■ **GIVEN REQUEST**:
Copy out, word for word, the part of the entries that runs from their first line through the line containing "For every layout", both ends included.

■ **Layout element entries**:
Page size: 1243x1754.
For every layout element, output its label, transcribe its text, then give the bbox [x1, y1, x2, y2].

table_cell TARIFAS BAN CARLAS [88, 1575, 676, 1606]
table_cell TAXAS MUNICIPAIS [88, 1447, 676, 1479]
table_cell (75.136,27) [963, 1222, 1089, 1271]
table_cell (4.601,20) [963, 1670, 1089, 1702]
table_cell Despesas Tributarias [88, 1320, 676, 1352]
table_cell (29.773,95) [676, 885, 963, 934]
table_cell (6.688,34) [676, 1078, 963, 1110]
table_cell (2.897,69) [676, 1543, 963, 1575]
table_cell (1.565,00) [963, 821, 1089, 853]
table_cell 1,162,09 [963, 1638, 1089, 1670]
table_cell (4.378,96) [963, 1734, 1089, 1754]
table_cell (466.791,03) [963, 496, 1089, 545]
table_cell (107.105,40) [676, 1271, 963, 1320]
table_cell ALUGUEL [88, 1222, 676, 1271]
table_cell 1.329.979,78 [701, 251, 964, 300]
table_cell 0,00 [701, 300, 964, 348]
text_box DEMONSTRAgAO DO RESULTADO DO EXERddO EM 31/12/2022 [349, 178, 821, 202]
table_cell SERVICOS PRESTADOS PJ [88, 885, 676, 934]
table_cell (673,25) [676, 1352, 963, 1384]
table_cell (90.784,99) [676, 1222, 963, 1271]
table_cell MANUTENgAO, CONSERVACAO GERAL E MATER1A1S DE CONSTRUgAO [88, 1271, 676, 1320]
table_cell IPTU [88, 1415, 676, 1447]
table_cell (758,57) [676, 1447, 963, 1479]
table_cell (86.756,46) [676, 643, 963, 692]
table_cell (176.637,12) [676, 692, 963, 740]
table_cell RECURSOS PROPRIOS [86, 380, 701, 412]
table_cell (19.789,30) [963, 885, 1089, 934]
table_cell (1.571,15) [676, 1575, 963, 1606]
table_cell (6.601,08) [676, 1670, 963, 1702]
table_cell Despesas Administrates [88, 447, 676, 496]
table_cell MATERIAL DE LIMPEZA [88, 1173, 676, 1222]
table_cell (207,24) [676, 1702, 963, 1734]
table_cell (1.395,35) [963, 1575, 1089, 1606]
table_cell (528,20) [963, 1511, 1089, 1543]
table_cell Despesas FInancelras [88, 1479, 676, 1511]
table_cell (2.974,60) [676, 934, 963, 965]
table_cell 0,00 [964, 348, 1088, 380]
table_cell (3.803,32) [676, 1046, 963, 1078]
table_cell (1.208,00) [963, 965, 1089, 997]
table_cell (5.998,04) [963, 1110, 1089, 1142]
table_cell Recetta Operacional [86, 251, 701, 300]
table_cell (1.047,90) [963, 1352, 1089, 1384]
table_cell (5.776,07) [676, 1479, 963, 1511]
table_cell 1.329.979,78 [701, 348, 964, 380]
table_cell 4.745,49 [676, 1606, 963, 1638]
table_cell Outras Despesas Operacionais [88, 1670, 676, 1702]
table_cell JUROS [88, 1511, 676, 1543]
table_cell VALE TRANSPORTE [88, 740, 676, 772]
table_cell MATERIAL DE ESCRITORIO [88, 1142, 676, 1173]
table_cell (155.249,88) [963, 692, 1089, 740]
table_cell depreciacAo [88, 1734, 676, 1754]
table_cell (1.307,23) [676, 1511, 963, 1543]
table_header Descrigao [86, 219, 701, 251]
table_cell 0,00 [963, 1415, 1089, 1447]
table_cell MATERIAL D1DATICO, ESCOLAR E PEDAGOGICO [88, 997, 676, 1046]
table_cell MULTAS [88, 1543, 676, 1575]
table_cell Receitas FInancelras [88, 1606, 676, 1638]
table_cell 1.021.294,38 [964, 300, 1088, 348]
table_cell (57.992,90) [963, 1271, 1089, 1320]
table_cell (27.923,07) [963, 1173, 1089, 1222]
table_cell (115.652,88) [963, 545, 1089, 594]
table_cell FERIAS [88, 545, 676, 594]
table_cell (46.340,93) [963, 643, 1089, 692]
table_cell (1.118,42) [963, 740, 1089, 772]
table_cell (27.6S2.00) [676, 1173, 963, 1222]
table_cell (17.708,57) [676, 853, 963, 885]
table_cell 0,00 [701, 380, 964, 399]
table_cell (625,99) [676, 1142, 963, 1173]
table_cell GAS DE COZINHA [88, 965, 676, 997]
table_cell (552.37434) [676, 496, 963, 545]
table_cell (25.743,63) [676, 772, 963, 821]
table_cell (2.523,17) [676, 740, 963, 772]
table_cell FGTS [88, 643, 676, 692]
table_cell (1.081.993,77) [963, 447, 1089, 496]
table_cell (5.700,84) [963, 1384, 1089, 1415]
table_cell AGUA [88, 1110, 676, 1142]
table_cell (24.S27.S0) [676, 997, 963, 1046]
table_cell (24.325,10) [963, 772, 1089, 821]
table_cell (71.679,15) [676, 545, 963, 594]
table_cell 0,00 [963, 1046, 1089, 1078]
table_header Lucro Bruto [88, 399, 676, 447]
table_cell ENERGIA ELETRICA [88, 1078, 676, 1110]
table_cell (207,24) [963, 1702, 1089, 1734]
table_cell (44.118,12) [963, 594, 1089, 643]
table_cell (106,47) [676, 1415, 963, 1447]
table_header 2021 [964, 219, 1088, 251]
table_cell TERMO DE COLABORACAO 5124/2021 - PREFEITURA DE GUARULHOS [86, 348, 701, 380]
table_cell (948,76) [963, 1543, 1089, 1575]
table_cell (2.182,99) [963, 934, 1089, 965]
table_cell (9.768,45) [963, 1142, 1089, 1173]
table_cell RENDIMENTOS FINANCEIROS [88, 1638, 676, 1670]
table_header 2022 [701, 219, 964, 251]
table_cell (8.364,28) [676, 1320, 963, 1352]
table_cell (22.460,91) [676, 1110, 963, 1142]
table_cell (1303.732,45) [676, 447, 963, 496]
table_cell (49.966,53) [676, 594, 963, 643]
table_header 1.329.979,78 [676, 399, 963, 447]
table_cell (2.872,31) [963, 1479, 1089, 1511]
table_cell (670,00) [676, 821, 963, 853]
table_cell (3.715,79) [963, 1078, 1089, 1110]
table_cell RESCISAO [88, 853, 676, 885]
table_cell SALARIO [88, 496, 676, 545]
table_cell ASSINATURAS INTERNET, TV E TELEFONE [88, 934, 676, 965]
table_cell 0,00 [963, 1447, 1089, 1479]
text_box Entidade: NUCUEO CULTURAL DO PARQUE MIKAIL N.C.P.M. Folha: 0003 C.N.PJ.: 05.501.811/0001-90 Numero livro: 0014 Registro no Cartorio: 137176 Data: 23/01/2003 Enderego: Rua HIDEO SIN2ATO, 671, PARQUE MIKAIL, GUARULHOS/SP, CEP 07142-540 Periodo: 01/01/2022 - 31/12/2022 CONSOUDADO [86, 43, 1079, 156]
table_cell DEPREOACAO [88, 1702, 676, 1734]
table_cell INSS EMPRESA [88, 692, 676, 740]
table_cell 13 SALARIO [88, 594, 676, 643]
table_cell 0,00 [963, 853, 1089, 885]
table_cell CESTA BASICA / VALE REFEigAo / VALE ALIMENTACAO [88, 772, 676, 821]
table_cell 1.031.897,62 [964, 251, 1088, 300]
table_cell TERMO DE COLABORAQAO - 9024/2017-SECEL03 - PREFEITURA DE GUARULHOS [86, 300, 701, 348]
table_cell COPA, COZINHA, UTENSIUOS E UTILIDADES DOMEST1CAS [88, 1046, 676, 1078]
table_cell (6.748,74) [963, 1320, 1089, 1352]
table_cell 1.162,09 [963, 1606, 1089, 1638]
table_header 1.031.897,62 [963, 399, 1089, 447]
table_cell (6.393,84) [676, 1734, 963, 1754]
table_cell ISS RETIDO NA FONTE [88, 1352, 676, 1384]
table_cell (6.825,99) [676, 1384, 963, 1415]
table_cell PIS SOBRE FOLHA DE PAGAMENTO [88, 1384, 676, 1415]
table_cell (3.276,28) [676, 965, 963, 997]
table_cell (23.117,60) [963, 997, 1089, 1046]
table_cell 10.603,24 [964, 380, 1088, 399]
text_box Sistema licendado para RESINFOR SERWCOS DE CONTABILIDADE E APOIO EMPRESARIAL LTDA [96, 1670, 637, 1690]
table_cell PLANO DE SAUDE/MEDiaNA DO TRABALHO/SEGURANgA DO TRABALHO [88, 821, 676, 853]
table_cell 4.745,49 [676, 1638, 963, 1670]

■ **TASK RESULT**:
Page size: 1243x1754.
For every layout element, output its label, transcribe its text, then give the bbox [x1, y1, x2, y2].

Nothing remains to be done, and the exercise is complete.